Handling specific data formats

Boox is primarily designed to work with plain text data. However, you can customize how Boox processes different data formats to extract the relevant text for indexing and searching. This section provides examples of how to handle specific data formats like HTML, Markdown, DOCX, PPTX, XLSX, ODT, ODP, ODS, PDF, etc.

HTML

If your dataset contains HTML documents, you'll need to extract the plain text content before adding it to Boox.
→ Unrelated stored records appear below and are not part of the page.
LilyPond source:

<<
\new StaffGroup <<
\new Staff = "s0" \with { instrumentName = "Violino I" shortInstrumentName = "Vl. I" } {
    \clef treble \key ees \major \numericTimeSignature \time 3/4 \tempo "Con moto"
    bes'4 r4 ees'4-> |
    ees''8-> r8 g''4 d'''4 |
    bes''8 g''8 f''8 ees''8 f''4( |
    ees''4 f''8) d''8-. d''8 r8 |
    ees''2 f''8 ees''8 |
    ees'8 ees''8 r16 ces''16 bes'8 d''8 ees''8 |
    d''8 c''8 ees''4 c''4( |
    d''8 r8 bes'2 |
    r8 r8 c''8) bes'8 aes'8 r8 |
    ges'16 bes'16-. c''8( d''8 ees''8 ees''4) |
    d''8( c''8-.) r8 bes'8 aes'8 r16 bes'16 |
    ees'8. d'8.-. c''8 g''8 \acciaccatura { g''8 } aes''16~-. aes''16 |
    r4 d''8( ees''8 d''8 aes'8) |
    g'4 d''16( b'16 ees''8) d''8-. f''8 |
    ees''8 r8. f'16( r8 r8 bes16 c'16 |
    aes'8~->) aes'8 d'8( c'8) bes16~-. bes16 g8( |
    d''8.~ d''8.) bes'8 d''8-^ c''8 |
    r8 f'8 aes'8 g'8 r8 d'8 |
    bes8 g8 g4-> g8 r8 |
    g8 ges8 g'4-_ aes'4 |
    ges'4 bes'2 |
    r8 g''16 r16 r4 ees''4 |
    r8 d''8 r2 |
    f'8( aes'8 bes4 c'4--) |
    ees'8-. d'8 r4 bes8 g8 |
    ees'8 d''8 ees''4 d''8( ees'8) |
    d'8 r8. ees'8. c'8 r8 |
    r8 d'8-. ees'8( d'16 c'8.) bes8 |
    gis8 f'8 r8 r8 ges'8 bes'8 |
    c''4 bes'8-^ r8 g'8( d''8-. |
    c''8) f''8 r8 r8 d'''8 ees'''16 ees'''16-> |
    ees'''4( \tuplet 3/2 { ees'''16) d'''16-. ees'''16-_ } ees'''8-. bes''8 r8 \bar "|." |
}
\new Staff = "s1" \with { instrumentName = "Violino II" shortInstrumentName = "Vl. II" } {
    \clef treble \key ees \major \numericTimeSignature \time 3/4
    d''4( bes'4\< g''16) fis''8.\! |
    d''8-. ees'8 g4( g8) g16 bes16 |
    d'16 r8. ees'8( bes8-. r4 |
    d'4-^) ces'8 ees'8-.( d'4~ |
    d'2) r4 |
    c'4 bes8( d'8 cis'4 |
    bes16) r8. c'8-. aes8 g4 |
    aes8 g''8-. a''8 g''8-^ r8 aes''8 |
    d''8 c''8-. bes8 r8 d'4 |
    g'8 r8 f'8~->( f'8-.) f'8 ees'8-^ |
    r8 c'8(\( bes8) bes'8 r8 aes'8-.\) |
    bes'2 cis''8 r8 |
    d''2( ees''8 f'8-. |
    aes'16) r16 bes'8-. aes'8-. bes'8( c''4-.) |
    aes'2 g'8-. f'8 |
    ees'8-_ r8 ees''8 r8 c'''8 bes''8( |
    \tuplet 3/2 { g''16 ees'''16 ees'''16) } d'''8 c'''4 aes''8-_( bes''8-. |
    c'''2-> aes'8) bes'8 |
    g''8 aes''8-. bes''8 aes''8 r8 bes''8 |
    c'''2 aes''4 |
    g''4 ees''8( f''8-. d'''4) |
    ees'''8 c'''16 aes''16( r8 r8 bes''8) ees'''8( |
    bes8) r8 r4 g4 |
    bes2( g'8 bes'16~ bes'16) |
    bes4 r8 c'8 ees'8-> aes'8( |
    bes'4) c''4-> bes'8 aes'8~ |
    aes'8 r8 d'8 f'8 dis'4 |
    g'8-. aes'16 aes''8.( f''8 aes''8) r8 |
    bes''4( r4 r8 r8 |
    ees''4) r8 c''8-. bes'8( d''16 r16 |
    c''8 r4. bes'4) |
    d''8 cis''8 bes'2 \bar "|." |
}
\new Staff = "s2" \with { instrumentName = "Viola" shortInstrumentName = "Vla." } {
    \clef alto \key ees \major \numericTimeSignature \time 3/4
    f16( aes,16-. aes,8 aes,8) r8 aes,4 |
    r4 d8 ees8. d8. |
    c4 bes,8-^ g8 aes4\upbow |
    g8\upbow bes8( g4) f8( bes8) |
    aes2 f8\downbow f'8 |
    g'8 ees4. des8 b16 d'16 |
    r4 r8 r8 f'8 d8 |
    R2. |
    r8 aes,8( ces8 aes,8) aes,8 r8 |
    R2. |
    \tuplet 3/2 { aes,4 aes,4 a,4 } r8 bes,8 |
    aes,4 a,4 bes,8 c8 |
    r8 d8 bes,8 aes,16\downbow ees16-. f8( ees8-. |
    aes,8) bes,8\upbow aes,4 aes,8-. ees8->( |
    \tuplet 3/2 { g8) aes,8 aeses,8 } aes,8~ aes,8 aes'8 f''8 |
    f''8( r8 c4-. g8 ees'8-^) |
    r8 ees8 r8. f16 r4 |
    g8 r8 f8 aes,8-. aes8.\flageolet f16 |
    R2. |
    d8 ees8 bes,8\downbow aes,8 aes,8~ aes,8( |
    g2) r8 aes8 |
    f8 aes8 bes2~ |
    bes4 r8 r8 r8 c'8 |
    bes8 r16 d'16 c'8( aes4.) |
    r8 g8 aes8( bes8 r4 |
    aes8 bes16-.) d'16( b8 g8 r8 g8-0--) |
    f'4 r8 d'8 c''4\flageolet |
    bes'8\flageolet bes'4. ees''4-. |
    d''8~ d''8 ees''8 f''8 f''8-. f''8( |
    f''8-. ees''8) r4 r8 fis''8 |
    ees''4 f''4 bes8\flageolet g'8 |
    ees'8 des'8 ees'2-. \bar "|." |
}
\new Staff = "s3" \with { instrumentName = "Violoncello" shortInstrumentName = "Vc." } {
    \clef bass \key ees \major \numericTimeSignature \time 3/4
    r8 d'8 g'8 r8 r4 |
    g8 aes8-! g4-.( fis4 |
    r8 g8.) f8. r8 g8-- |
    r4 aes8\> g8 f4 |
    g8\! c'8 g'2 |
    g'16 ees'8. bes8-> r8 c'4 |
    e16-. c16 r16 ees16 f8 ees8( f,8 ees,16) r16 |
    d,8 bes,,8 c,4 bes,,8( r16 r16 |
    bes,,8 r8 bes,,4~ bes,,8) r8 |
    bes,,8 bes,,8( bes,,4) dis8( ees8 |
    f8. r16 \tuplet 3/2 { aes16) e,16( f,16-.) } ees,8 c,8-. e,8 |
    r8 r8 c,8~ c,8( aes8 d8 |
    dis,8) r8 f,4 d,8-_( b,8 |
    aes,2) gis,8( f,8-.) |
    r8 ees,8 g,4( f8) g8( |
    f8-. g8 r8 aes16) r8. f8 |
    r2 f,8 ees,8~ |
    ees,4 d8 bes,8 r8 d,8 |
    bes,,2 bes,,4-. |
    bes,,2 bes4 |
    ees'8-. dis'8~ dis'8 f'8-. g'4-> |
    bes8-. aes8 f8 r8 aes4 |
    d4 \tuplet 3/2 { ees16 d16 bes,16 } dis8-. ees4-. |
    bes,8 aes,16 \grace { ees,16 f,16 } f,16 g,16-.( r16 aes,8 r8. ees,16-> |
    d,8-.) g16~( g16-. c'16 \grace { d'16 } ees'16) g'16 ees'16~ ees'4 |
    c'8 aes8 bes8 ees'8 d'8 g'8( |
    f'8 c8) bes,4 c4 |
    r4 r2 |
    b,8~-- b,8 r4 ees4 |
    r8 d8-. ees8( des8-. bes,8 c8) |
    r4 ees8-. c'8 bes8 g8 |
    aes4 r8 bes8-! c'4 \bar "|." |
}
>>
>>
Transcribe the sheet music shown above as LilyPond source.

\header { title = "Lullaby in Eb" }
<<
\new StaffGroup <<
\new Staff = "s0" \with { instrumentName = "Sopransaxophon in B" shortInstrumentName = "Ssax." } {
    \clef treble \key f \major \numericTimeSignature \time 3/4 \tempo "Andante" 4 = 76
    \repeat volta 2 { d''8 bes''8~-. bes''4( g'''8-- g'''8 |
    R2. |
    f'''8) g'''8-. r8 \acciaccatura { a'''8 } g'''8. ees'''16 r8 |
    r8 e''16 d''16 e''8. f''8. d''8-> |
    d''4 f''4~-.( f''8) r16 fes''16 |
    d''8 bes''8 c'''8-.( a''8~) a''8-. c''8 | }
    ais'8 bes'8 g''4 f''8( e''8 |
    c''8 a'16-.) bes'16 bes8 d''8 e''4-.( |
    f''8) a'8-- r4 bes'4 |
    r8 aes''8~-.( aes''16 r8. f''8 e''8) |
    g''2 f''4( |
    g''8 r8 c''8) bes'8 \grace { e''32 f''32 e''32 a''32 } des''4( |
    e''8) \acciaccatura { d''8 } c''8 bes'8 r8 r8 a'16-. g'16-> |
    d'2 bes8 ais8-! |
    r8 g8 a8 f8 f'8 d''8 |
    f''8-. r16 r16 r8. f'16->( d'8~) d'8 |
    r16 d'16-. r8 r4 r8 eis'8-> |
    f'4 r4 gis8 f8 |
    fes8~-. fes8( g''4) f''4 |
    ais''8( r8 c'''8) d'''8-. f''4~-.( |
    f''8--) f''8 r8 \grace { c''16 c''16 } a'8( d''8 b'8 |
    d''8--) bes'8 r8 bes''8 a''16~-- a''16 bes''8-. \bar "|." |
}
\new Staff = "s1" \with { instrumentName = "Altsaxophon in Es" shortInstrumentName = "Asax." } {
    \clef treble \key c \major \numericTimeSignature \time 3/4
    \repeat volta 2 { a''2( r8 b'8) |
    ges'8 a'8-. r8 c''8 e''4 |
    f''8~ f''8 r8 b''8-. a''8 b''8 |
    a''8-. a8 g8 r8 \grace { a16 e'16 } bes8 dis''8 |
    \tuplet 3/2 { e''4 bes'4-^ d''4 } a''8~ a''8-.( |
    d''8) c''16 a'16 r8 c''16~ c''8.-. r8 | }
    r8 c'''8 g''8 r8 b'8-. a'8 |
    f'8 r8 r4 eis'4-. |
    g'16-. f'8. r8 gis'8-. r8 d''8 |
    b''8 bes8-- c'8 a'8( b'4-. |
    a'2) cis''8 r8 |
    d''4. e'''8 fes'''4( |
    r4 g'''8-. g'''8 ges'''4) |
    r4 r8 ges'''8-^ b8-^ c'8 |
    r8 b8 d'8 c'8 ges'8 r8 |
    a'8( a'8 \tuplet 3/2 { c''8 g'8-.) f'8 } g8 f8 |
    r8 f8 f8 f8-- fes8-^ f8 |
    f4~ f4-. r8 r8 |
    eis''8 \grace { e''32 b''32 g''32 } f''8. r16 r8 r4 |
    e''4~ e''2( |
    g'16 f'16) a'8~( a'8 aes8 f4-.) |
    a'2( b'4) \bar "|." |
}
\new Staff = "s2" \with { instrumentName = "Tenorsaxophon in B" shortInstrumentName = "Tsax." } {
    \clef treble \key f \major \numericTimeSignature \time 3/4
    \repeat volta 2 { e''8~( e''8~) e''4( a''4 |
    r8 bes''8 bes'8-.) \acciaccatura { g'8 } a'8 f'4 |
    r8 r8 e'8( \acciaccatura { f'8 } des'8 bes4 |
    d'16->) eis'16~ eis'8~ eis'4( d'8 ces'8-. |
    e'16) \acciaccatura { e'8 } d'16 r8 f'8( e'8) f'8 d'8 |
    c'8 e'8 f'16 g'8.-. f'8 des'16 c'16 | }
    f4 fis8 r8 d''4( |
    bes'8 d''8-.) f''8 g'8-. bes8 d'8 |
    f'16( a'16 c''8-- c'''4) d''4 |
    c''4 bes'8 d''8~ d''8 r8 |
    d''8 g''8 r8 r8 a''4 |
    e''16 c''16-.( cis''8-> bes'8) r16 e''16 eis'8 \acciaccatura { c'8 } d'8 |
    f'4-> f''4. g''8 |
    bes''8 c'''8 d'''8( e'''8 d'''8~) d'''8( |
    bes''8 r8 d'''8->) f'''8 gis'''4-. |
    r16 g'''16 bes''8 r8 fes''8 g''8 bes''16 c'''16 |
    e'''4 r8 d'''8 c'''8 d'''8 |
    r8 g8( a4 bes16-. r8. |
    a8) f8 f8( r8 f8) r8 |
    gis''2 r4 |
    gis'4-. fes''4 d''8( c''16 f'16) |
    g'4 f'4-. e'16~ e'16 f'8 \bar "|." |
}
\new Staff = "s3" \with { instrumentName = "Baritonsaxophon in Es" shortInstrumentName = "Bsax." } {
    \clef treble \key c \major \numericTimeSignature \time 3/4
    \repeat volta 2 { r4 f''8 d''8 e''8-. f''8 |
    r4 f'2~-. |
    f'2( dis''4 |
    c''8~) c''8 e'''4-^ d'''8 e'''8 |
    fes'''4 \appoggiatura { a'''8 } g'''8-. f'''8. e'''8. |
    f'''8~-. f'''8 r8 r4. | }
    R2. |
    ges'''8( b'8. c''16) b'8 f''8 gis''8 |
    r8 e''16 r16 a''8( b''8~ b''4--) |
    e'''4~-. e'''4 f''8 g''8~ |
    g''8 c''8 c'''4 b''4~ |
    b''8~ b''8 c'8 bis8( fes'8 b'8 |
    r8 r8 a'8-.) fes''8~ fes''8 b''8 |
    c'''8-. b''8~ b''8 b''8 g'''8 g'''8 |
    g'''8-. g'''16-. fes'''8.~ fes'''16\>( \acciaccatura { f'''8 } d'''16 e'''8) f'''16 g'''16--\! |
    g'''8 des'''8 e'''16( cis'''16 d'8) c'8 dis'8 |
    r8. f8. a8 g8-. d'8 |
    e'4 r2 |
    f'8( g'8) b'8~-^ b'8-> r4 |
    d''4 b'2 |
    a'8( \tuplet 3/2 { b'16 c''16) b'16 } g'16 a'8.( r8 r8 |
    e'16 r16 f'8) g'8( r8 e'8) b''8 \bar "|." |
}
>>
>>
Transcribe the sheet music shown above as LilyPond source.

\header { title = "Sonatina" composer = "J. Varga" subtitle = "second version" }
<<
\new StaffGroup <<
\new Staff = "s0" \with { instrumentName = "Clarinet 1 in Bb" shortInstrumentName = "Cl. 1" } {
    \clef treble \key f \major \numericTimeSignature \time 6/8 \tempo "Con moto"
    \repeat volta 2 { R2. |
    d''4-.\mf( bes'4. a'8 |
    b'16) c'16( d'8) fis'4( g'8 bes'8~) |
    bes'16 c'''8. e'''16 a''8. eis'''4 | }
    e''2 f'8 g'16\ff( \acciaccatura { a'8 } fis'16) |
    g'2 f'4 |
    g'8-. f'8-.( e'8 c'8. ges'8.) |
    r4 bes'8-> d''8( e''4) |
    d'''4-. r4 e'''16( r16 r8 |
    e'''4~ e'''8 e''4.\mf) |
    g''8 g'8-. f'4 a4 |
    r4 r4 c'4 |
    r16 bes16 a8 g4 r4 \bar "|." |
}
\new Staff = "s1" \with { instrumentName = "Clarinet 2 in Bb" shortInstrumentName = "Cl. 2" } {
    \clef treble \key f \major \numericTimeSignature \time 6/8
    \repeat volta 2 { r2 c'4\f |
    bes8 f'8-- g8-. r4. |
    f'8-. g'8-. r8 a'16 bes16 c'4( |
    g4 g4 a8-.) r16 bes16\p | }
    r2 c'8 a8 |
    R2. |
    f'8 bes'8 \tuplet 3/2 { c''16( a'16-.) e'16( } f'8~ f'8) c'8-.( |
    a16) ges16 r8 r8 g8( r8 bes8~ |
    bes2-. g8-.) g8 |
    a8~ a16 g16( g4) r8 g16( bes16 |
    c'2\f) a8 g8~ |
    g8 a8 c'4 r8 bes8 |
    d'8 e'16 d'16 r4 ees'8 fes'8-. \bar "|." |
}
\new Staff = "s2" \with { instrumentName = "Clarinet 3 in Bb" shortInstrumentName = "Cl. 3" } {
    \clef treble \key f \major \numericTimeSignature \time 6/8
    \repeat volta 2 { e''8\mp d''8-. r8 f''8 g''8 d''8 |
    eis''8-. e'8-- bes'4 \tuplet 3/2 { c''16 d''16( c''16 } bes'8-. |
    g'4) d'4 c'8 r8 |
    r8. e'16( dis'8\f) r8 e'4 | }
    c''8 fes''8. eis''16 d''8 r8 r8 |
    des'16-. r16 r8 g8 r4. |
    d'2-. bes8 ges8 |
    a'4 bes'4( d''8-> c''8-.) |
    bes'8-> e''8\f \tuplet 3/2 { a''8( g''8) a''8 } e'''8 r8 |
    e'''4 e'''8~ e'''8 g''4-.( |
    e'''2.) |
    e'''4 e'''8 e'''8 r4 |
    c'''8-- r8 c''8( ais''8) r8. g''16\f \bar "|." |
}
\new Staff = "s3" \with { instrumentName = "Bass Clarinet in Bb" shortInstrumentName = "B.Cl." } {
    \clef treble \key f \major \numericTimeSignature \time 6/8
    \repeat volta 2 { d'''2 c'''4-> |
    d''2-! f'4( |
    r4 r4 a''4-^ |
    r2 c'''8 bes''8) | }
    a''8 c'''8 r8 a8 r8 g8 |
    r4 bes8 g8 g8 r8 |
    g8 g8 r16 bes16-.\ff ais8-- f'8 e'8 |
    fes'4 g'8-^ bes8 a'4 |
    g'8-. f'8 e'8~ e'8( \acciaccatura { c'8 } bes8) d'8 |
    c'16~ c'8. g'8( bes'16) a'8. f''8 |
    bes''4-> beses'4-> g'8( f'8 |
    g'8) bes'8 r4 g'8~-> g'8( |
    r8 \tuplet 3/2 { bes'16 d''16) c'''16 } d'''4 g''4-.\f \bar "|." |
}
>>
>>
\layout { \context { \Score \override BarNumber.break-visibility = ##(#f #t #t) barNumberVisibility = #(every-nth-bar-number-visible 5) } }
You can use a library like stophtml to do this:

import Boox from 'boox'
import stophtml from 'stophtml'

const html = `
<h1>My HTML Document</h1>

<p>This is some content with <b>important</b> text.</p>
`

// Create a Boox instance and add the document
const boox = new Boox({
  features: ['title', 'content']
})

await boox.addDocument({
  id: 'doc1',
  title: 'My HTML Document',
  content: stophtml(html)
})

Markdown

Similarly, if your dataset contains Markdown documents, you can use a library like marked-plaintify to extract the plain text content:

import Boox from 'boox'
import { Marked } from 'marked'
import markedPlaintify from 'marked-plaintify'

const markdown = `
# My Markdown Document

This is some content with **important** text.
`

// Turn markdown to plaintext
const marked = new Marked({ gfm: true }).use(markedPlaintify())
const plaintext = marked.parse(markdown)

// Create a Boox instance and add the document
const boox = new Boox({
  features: ['title', 'content']
})

await boox.addDocument({
  id: 'doc1',
  title: 'My Markdown Document',
  content: plaintext
})

Other data formats

You can use similar approaches to handle other data formats such as DOCX, PPTX, XLSX, ODT, ODP, ODS, PDF, etc. Utilize a library like officeParser, office-text-extractor, word-extractor, or something similar. The key is to extract the relevant text content from the documents before adding them to Boox.